In our Anglo-American tradition, the concept of decentralized government depends on our rights coming from God. God is the possessor of all power, which He grants to individuals and families, who then delegate some of that power to form governments for certain ends. If this sounds familiar, it’s because it’s exactly what Thomas Jefferson wrote in the Declaration of Independence. Spencer’s concept of totalitarian state power to create or deny rights based on nothing but its own power is fundamentally identical to the Soviet/postmodern American police state concept of taking and granting privileges. Atheistic ideas have consequences, and those continental European-style consequences are nothing that my English-speaking kin and I have, or will ever, fight for.
If, like pawns on Satan’s chess board, one anti-God multicultural regime were sacrificed to make way for another, racially homogenous one, the net result for our race, children, and honor would be negative.
Practically speaking, it’s unclear to me how atheists such as the Alt Right Politics panel expect to build a movement that is attractive to white men by espousing the personas and views of Beltway nabobs who look down their pointy noses at us guns-and-Bible-toting “bitter clingers.” An honest appraisal must conclude that they simply may not care for us any more than their colorblind liberal colleagues. That’s their right, and it may be a true expression of their philosophy. However, it’s not one people like me will ever embrace.
Atheism denies and defiles the most important essence of man. Take for example Mike Enoch and the Death Panel’s dismissal of traditional Christianity in favor of Gnosticism and Marcionism on The Daily Shoah Episode 117 last year at Christmas. The fact that dissecting Christianity and praising heresy was the subject of their Christmas podcast spoke volumes. Nowhere was there praise of the Christ Child, of the wondrous miracle of the Virgin Birth, or of the meaning of Christ’s Incarnation and the inauguration of His first advent. Nowhere was there a look forward to the hope of Easter and the amazing grace of Good Friday. Instead, there was an autopsy of what they believed was a dead and false religion.

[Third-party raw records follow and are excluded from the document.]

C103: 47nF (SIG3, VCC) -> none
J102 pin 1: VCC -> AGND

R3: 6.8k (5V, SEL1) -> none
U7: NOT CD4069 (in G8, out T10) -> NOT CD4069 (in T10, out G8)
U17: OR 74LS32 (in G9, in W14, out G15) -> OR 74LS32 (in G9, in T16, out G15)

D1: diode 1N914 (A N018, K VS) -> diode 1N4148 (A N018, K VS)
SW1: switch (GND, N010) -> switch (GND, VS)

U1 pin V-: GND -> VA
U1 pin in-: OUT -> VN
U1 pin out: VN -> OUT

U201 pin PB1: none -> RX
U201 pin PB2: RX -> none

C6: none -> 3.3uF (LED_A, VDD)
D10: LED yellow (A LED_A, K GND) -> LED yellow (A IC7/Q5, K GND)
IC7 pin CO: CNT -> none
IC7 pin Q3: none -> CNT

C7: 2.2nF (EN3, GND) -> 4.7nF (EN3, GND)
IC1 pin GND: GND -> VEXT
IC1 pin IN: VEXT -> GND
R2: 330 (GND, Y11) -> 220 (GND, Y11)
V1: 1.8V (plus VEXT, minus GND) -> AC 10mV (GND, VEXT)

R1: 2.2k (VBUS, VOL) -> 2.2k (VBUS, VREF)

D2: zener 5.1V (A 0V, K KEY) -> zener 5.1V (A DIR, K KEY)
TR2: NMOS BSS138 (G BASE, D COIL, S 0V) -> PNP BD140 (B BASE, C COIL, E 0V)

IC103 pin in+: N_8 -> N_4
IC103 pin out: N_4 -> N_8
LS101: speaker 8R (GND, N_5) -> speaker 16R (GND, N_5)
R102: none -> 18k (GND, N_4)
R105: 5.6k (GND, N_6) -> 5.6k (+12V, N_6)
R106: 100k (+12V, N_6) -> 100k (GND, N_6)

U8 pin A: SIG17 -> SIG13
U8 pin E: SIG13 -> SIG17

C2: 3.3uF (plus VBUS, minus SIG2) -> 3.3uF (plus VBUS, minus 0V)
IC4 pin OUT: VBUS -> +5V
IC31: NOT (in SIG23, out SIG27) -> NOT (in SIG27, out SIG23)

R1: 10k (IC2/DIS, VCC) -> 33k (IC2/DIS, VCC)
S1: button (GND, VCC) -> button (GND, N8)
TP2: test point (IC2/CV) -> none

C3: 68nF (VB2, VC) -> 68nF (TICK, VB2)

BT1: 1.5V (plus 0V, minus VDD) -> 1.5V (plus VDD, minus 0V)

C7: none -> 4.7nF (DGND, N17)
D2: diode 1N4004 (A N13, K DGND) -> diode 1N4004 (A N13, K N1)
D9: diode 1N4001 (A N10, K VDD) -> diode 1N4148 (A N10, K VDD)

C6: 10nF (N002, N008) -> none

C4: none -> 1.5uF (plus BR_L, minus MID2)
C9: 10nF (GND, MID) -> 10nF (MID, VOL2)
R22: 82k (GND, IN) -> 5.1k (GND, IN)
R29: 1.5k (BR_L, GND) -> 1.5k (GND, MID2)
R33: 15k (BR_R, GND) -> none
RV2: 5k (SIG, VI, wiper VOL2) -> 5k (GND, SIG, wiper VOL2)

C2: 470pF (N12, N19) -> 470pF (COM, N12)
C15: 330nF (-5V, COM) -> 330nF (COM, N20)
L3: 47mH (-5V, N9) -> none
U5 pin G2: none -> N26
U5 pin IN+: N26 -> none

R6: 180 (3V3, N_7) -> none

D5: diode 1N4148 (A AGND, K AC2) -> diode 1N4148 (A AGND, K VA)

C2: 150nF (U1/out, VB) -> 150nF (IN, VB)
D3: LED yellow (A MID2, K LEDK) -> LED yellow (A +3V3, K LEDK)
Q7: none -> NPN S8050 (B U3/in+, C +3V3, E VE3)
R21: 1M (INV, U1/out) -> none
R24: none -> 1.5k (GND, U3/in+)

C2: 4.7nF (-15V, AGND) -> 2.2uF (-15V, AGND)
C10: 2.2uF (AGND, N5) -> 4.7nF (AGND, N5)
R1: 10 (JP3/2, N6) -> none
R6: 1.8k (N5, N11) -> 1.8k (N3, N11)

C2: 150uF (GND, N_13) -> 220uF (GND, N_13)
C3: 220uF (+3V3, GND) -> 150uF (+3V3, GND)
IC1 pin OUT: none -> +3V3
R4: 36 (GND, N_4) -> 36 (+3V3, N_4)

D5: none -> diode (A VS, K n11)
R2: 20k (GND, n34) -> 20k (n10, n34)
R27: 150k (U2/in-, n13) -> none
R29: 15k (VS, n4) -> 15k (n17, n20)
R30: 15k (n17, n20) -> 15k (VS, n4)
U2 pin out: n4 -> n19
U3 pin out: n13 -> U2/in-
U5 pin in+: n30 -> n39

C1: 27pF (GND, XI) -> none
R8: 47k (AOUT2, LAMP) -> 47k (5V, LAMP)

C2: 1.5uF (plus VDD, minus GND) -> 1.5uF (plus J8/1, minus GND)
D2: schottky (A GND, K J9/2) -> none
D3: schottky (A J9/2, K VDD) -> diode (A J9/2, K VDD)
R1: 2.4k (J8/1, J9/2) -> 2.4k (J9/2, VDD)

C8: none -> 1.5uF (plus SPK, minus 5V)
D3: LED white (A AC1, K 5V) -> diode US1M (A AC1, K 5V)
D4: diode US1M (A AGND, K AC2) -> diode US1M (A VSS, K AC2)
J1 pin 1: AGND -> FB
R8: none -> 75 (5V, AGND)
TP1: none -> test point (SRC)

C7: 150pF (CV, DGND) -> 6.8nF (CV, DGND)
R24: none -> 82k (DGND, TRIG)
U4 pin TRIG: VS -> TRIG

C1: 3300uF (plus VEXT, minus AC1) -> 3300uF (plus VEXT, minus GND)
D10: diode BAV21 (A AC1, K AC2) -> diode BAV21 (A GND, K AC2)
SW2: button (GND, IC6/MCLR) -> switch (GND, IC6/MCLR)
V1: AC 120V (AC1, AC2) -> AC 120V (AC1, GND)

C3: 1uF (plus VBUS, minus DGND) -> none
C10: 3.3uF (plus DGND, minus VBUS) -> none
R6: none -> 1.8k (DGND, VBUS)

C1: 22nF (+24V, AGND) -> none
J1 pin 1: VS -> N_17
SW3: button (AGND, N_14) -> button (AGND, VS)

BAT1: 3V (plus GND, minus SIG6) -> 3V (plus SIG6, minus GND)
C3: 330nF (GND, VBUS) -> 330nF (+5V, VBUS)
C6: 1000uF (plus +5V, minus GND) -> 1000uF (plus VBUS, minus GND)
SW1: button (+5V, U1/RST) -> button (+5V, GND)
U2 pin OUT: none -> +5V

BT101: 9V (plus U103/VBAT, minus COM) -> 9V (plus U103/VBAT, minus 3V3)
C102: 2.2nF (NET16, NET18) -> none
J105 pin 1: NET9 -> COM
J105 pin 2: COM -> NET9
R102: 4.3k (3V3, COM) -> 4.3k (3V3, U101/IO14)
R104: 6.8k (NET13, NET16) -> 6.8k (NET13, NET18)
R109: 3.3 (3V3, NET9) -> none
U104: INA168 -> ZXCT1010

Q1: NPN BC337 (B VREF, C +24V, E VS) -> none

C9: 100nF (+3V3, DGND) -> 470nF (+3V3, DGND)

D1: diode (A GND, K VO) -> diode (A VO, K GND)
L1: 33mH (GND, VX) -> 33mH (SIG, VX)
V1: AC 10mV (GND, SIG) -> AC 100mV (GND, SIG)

Their reasons for journeying to that intellectual and spiritual desert were their own, but the net result of every desert is lifelessness.
A movement that finds Christmas inspiration for atheistic and heretical diatribe instead of wonder, joy, and grace is not a movement that has — or offers — hope to the human soul. Given that white man and his civilization is essentially spiritual, that is a big practical problem, and will be a death knell to the willingness of men like me to subscribe to that movement if unchecked.
I value these men and their efforts, and I happen to think God has better things in store for them than s—posting about Gnosticism at Christmas time, or praising authoritarianism while being persecuted by a near-totalitarian State and society. But those blessings require turning to Christ with faith and repenting of sin and unbelief.
We here at Faith and Heritage believe that Christ, not Nietzsche, is the most relevant philosopher for the success of the Alt Right. The Cross is the symbol of our people. Atheism is as diametrically anti-white as is Judaism. The hero’s path is the straight and narrow path Christ commanded us to walk. The future of the white race is tied up in the Faith. Atheists should remember that the only time they’ve subjugated Christians was as failing Roman imperialists, and as Jew-dominated Bolsheviks. Both times, they fell. We’re still here. And we won’t send our boys to be cannon fodder for a godless cause.